A preset is a directory of configs, weights and other file assets used to save and load a pre-trained model. The preset can be passed as one of:

  1. a built-in preset identifier like 'bert_base_en'
  2. a Kaggle Models handle like 'kaggle://user/bert/keras/bert_base_en'
  3. a Hugging Face handle like 'hf://user/bert_base_en'
  4. a path to a local preset directory like './bert_base_en'

For any Task subclass, you can run cls.presets.keys() to list all built-in presets available on the class.

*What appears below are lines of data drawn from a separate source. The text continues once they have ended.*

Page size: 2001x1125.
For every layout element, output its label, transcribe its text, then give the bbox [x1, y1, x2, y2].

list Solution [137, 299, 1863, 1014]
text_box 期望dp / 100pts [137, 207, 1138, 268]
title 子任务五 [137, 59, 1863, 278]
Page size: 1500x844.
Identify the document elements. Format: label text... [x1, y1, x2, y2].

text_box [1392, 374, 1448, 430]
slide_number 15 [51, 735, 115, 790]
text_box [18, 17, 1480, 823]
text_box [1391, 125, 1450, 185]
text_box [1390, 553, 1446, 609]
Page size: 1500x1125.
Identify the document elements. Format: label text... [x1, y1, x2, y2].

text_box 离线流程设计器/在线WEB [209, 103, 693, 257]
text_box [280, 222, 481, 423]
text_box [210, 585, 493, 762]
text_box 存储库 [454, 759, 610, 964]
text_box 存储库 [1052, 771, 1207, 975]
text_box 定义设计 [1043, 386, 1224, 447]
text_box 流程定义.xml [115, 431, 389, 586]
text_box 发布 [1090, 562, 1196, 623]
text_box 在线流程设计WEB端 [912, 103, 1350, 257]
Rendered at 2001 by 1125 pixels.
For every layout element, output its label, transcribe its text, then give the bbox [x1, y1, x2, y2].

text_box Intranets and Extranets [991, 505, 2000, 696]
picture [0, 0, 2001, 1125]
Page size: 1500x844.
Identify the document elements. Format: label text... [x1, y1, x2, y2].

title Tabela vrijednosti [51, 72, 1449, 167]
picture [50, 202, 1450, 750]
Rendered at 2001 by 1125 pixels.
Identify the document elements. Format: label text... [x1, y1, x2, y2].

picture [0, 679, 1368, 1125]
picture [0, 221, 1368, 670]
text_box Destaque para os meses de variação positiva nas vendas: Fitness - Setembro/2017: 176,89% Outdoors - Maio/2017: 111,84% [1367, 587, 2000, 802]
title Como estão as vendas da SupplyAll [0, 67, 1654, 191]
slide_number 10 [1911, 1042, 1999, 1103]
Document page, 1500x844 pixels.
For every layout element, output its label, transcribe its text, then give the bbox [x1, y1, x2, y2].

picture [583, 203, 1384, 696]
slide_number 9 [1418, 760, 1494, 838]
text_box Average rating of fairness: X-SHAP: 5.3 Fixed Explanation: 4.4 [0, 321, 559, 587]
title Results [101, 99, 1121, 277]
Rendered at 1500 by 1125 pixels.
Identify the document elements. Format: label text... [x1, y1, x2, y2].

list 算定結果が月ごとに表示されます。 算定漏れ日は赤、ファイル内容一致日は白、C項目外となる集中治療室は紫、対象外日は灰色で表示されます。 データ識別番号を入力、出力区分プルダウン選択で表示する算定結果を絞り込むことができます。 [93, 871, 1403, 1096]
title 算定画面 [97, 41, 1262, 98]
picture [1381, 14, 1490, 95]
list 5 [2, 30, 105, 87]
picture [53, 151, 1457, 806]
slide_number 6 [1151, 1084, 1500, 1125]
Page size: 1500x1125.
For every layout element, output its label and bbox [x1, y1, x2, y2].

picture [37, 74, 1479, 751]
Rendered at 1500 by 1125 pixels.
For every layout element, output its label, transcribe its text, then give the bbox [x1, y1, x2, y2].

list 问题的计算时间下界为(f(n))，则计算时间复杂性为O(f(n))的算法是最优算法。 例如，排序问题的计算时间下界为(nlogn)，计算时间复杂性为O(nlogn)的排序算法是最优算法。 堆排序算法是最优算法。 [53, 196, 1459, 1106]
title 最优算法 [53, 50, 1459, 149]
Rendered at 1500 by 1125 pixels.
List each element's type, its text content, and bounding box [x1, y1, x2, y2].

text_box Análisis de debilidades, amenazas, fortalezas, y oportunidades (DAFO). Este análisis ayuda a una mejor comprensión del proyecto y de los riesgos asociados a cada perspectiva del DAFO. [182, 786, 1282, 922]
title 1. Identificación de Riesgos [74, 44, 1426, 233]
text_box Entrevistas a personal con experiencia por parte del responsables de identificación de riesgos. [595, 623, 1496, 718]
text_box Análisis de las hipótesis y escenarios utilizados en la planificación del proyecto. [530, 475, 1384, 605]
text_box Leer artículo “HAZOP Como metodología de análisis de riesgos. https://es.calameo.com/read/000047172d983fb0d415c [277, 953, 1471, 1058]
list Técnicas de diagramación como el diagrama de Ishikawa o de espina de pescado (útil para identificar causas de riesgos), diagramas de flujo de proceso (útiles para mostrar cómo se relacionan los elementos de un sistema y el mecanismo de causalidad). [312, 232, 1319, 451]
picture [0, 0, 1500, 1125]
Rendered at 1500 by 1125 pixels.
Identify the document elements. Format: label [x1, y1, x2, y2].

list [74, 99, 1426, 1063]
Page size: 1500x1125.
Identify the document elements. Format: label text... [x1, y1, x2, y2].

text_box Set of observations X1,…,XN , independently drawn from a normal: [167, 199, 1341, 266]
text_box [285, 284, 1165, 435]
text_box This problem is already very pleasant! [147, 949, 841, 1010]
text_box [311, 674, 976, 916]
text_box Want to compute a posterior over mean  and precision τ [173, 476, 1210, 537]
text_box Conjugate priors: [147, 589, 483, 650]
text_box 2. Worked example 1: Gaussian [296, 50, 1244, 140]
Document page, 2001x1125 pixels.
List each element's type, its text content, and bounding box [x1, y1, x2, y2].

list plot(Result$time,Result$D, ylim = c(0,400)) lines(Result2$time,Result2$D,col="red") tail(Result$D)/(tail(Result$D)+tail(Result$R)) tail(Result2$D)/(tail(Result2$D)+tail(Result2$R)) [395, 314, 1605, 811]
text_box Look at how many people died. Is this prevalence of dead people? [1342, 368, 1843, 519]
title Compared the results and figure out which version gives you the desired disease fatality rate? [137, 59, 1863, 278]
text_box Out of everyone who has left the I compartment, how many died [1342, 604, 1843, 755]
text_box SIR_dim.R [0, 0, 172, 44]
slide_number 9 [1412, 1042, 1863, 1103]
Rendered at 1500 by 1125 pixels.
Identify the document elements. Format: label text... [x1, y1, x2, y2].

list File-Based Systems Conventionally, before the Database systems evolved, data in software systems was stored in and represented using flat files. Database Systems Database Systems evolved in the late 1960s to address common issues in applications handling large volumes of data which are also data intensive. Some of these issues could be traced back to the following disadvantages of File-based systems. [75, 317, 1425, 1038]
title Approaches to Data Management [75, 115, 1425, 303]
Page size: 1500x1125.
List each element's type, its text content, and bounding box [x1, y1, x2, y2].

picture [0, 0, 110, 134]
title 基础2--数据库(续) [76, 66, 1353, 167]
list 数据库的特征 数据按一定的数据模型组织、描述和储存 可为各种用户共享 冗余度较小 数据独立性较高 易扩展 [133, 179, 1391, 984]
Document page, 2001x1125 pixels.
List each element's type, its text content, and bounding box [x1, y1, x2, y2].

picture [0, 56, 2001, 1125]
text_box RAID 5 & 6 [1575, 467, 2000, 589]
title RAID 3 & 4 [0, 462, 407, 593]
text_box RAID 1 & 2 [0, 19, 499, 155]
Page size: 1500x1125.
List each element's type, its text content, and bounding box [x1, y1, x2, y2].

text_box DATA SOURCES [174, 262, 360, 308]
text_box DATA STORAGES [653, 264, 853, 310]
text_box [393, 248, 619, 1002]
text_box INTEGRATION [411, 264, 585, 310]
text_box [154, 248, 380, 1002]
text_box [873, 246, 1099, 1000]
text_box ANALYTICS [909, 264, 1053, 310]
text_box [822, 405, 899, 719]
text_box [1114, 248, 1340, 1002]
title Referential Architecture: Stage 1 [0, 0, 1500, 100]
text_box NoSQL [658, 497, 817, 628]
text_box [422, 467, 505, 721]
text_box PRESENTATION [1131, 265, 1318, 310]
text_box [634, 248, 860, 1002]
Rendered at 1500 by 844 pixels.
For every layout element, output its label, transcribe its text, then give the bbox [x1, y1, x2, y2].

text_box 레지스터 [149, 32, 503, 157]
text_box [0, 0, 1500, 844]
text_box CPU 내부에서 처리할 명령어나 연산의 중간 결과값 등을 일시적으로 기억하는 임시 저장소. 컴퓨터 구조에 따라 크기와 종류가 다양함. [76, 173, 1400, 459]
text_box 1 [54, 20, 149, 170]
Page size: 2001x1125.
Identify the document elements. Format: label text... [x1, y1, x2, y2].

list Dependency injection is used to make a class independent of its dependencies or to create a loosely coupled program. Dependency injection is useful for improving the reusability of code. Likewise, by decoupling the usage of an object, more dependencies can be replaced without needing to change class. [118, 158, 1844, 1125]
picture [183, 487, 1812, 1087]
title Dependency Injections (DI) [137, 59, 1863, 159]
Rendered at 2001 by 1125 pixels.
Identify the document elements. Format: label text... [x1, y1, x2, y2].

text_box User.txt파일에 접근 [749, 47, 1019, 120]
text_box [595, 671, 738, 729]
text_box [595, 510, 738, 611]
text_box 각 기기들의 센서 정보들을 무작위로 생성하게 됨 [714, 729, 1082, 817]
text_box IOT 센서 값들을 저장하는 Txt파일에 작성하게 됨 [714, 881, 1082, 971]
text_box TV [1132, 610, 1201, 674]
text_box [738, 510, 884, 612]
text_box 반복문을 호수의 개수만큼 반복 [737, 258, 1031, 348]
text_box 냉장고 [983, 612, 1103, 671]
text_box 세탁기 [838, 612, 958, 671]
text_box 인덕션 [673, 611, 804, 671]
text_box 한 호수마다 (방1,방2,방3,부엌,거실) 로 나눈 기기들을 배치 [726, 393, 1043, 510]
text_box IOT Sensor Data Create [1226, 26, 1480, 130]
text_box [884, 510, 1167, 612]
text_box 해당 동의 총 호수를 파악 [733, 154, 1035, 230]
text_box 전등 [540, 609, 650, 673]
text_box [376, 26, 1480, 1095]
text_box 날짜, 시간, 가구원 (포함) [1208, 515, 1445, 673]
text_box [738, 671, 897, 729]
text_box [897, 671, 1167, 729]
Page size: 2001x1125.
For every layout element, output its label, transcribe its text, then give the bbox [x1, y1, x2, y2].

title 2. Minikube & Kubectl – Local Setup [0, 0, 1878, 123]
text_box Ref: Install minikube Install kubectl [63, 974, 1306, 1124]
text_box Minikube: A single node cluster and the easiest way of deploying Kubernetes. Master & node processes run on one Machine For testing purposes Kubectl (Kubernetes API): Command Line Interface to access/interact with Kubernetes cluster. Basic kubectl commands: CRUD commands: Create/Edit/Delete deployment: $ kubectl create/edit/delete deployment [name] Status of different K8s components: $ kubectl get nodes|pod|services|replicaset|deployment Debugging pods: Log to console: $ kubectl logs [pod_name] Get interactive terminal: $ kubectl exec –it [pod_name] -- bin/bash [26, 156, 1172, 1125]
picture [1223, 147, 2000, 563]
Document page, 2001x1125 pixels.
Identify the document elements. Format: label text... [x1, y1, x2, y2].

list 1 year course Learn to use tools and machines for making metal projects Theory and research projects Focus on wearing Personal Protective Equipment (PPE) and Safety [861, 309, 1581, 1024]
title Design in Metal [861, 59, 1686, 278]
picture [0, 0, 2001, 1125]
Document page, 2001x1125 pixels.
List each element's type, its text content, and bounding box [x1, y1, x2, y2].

This constructor can be called in one of two ways. Either from a task specific base class like keras_hub.models.CausalLM.from_preset(), or from a model class like keras_hub.models.BertTextClassifier.from_preset(). If calling from the a base class, the subclass of the returning object will be inferred from the config in the preset directory.

Arguments

  • preset: string. A built-in preset identifier, a Kaggle Models handle, a Hugging Face handle, or a path to a local directory.
  • load_weights: bool. If True, saved weights will be loaded into the model architecture. If False, all weights will be randomly initialized.

Examples

# Load a Gemma generative task.
causal_lm = keras_hub.models.CausalLM.from_preset(
    "gemma_2b_en",
)

# Load a Bert classification task.
model = keras_hub.models.TextClassifier.from_preset(
    "bert_base_en",
    num_classes=2,
)
Preset Parameters Description
vit_base_patch16_224_imagenet 85.80M ViT-B16 model pre-trained on the ImageNet 1k dataset with image resolution of 224x224
vit_base_patch16_224_imagenet21k 85.80M ViT-B16 backbone pre-trained on the ImageNet 21k dataset with image resolution of 224x224
vit_base_patch16_384_imagenet 86.09M ViT-B16 model pre-trained on the ImageNet 1k dataset with image resolution of 384x384
vit_base_patch32_224_imagenet21k 87.46M ViT-B32 backbone pre-trained on the ImageNet 21k dataset with image resolution of 224x224
vit_base_patch32_384_imagenet 87.53M ViT-B32 model pre-trained on the ImageNet 1k dataset with image resolution of 384x384
vit_large_patch16_224_imagenet 303.30M ViT-L16 model pre-trained on the ImageNet 1k dataset with image resolution of 224x224
vit_large_patch16_224_imagenet21k 303.30M ViT-L16 backbone pre-trained on the ImageNet 21k dataset with image resolution of 224x224
vit_large_patch16_384_imagenet 303.69M ViT-L16 model pre-trained on the ImageNet 1k dataset with image resolution of 384x384
vit_large_patch32_224_imagenet21k 305.51M ViT-L32 backbone pre-trained on the ImageNet 21k dataset with image resolution of 224x224
vit_large_patch32_384_imagenet 305.61M ViT-L32 model pre-trained on the ImageNet 1k dataset with image resolution of 384x384
vit_huge_patch14_224_imagenet21k 630.76M ViT-H14 backbone pre-trained on the ImageNet 21k dataset with image resolution of 224x224

backbone property

keras_hub.models.ViTImageClassifier.backbone

A keras_hub.models.Backbone model with the core architecture.


preprocessor property

keras_hub.models.ViTImageClassifier.preprocessor

A keras_hub.models.Preprocessor layer used to preprocess input.